TA-GVHD has an extremely poor prognosis; the mortality rate reaches up to 90 %. Unfortunately, there are no effective therapies currently for this condition except for supportive care. There are very few cases in the literature from India on patients surviving with this deadly complication as it is the case with our patient [3]. Apart from suspicion and early diagnosis, bacterial and fungal cultures, aggressive management with intravenous antibiotics along with supportive care from the beginning may help in improving the survival of the patient. Our patient had severe oral thrush which suggests that antifungals to be started at the early period of hospital stay. Apart from supportive care, the patients have to be managed like GVHD with barrier precautions as there is severe bone-marrow aplasia.

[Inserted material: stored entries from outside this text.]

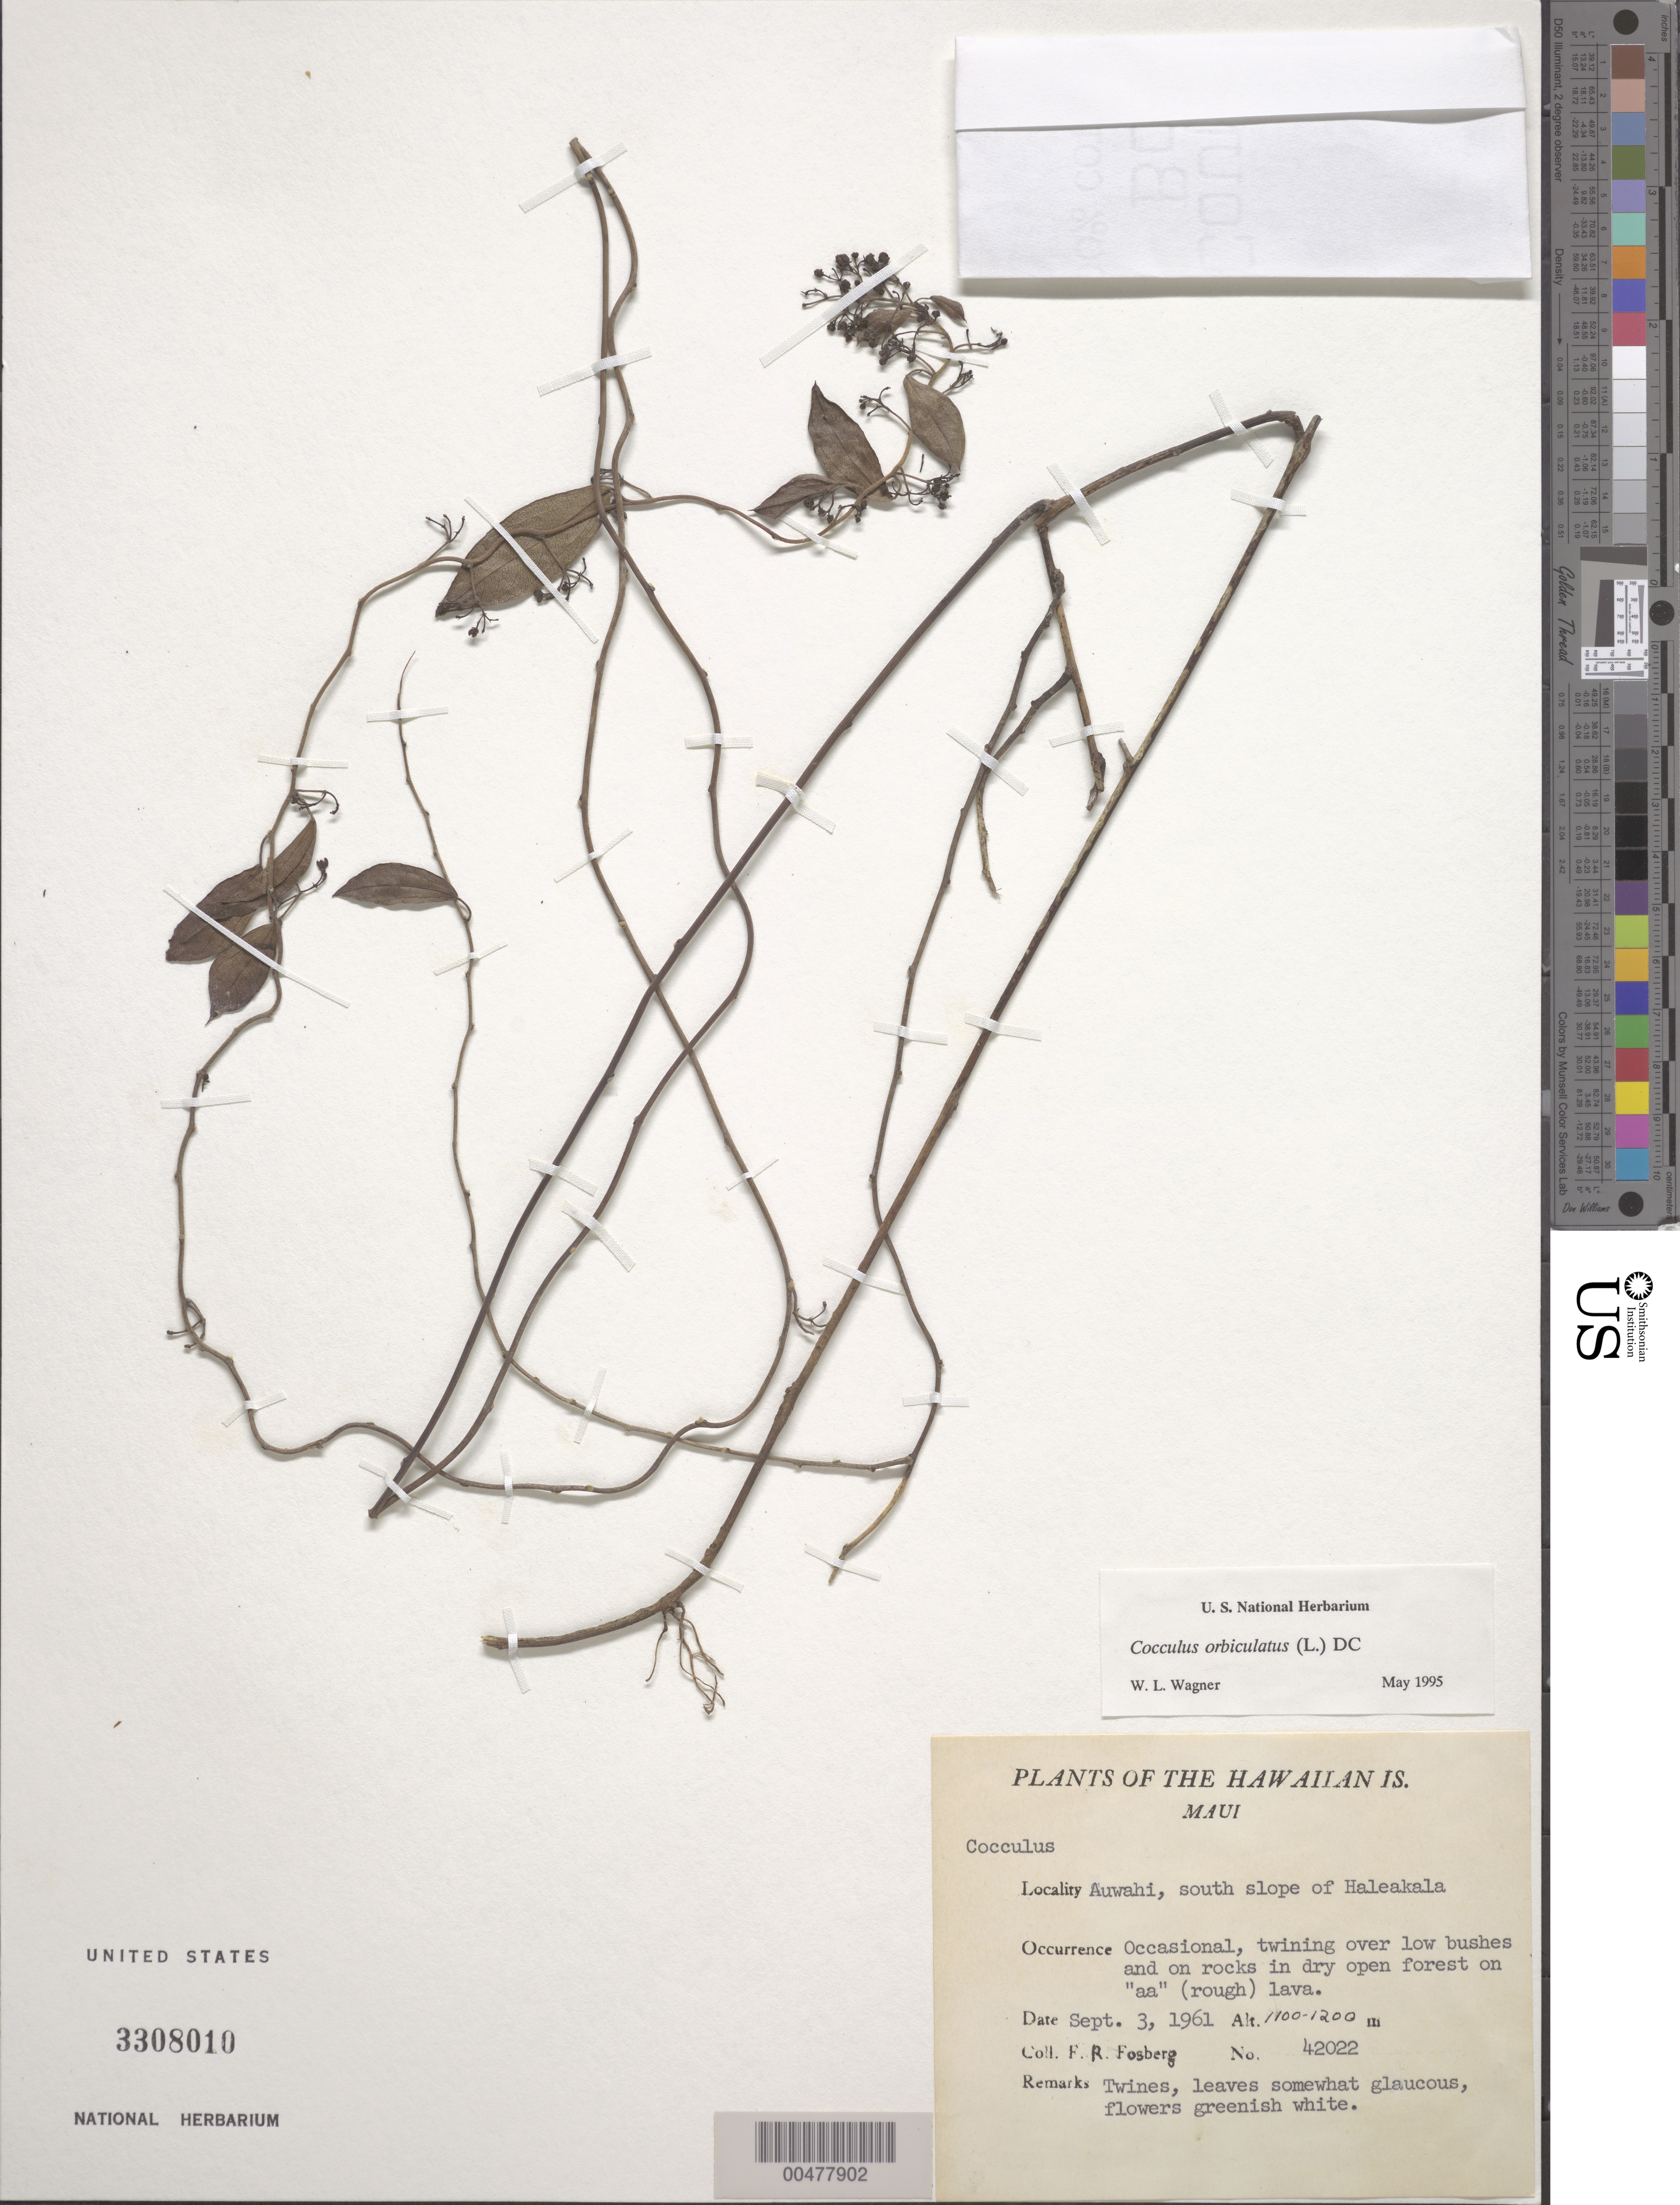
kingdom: Plantae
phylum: Tracheophyta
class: Magnoliopsida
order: Ranunculales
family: Menispermaceae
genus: Cocculus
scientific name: Cocculus orbiculatus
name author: (L.) DC.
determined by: Wagner, W. L., (BOT), Smithsonian Institution - National Museum of Natural History (UNITED STATES)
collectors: F. R. Fosberg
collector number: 42022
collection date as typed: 3 Sep 1961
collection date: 1961-09-03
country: United States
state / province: Hawaii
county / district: Maui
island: Maui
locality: Auwahi, S slope of Haleakala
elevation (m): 1100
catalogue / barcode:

Both stored blood and fresh blood are implicated in the occurrence of TA-GVHD. Universal leucoreduction also does not prevent occurrence of TA-GVHD. Gamma irradiation abolishes the proliferative activity of the lymphocytes. Blood irradiators are capable of delivering 15–30 Gy over 1–5 min per unit; this dose effectively inactivates immunocompetent T lymphocytes [1]. Gamma irradiation does not affect in vivo red cell, platelet, or granulocyte survival or function, but slightly decreases the ability of red cells to tolerate storage [1].

According to World Health Organization’s strategy for promoting and practicing rational use of blood and blood products, the use of a single unit of blood should be strongly discouraged. Instead of single unit of packed red cells, some of the elective patients could receive treatment with hematinics few weeks before surgery and avoid transfusion-associated infections and complications.

There is a need for nationwide survey of HLA matching among donors and transfusion medicine practices in India to find out HLA homozygosity and the incidence of this fatal complication. Incidence of TA-GVHD declines with greater degree of HLA polymorphism among population, lower level of dependence on fresh blood with conservative transfusion practices followed.

Conclusions

It is suggested that blood donations from the first-degree relatives should not be permitted, unless the donation is irradiated to prevent TA-GVHD. It is also important to bring awareness among clinicians as well as general public about complications of receiving blood donation from the first-degree relatives and transfusion of fresh blood.